Two people in cold weather gear working on the snow and ice. One is digging a hole. The other is carrying a heavy battery.

Andrew Martin (University of Leeds) digs the trench for the battery bank that will power the renewable system while Catherine Hebson (Washington State University) prepares the batteries.

Michael Gallagher/CIRES

“The MELT [MEasurements along Lagrangian Transects] project will be the first time that the complete coupled climate system is observed autonomously in this region,” said Michael Gallagher, a CIRES research scientist also affiliated with PSL and NSIDC, and team member on the ice. “Our observations will provide important insight into the changes happening as anthropogenic climate change continues to impact Greenland.”

The project is an extension of the Integrated Characterization of Energy, Clouds, Atmospheric state, and Precipitation at Summit (ICECAPS) project, which has been providing detailed observations of the ice sheet-atmosphere system in the cold high-elevation ice sheet zone for 14 years.

The field team is 16 days into their expedition. Hundreds of miles from help, the team of five is responsible for getting the ICECAPS-MELT monitoring instruments up and running. And they’ve been busy since their feet first touched the ice — from erecting tents and lifting heavy equipment to wiring electronics and digging holes (more than 30) to stabilize structures.

A person in cold weather gear digs a hole in blowing snow.

Von Walden (Washington State University) shoveling snow during a wind storm to make anchors for the solar panels.

Michael Gallagher/CIRES

“The cold and wind and snow are a challenge nearly every day,” Shupe said. “Fingers, toes, and noses get very cold, and thus work typically proceeds quite slowly, much slower than at more temperate locations.”

In the first week on the ice, the field team set up their camp and installed 16 solar panels and two wind turbines. The rest of their expedition will focus on the scientific instruments, which include radiometers, ground penetrating radar, GPS equipment, temperature probes, and radar systems, among others. The team has until May 20 to ensure everything is working correctly.

“[We’re installing] instruments and sensors measuring meters into the subsurface all the way to kilometers in the air,” Gallagher said. “And the science platform will be completely powered by renewable energy from the wind and sun.”

Four people setting up a wind turbine. Three people are holding lines, while one is holding the pole in the center.

The ICECAPS-MELT field team installs and stabilizes a 14-foot wind turbine. “Raising the turbine took less than an hour but the holes took half the day,” Gallagher said. 

Michael Gallagher/CIRES

Data about energy moving in and out of the ice, firn structure, temperature variability, precipitation, cloud cover, and more will be processed and transmitted out of Greenland, allowing the ICECAPS-MELT team to analyze the observations in real time, from any place in the world.
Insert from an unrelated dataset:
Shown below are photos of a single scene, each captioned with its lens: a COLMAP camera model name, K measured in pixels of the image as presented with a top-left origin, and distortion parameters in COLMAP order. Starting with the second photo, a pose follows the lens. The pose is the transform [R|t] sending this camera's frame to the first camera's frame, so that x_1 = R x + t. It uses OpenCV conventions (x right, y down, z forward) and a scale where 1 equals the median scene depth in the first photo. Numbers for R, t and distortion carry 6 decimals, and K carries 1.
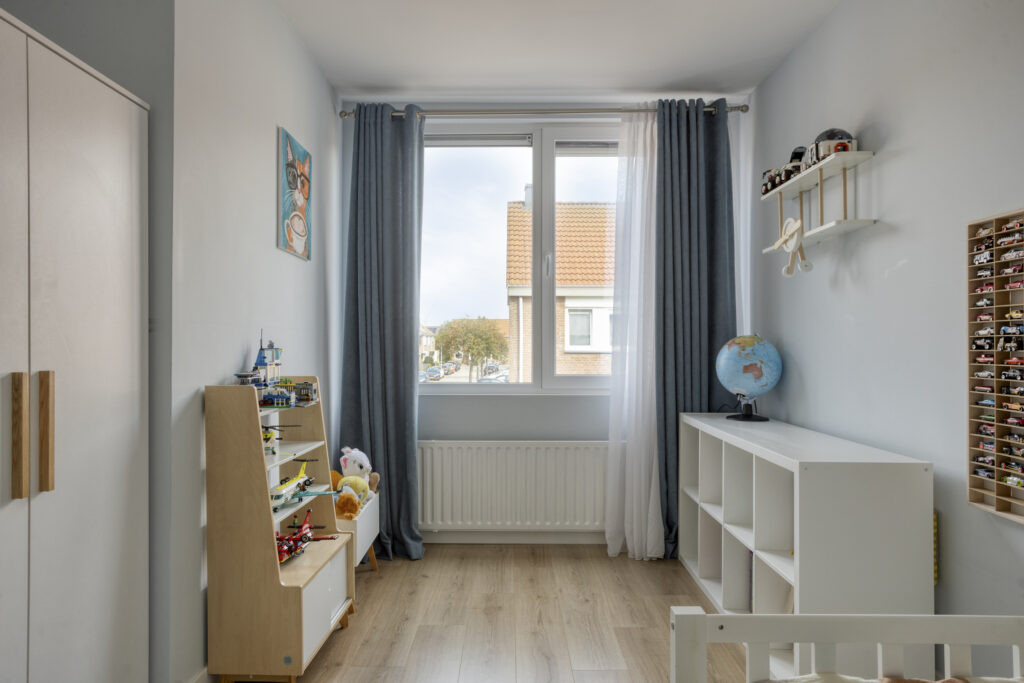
lens RADIAL K [[643.5, 0, 512.0], [0, 643.5, 341.5], [0, 0, 1]] dist [-0.025948, 0.002292]
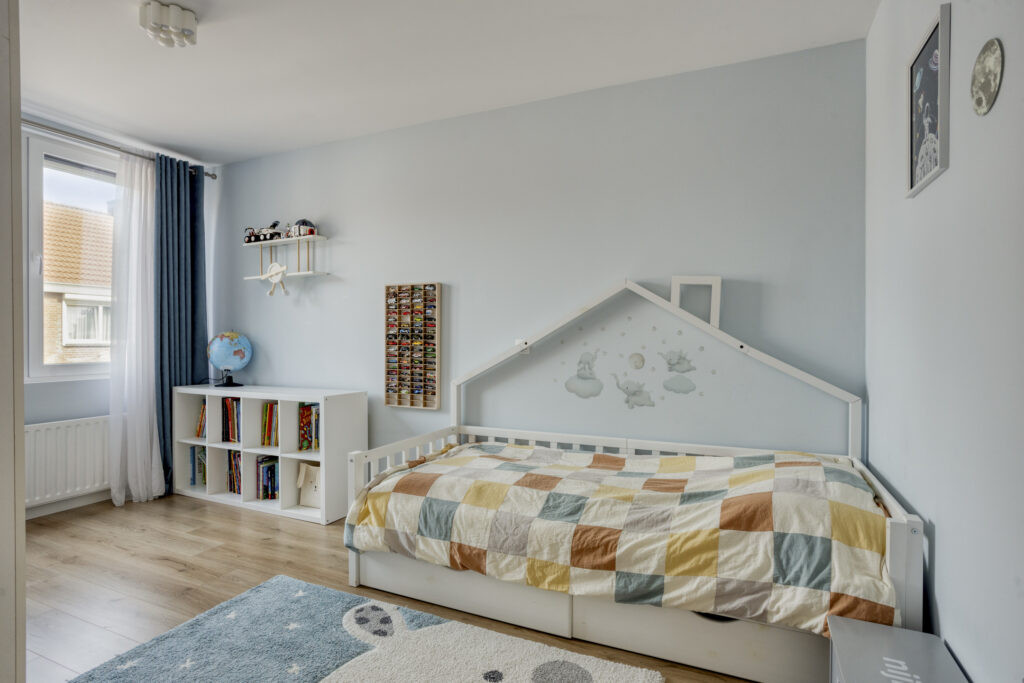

While only five ICECAPS-MELT team members are on the ice, the work would not be possible without the support of the rest of the team, spread across six institutions in the United States and the United Kingdom.

“It is not feasible for a single institute to conduct research on this scale and with this complexity,” Shupe said. “Each member institute brings a particular area of expertise, which helps us to understand the key components of a complex and interconnected set of processes.”

When the military plane returns to take the field team off the ice, the ICECAPS-MELT instruments will remain, collecting data from the subsurface, surface, and air above the ice until August 2024. The team is blogging about the fieldwork and sharing real-time data on a project website.

The ICECAPS-MELT project is funded by the US National Science Foundation and the UK National Environment Research Council, with support from the US National Oceanic and Atmospheric Administration (NOAA).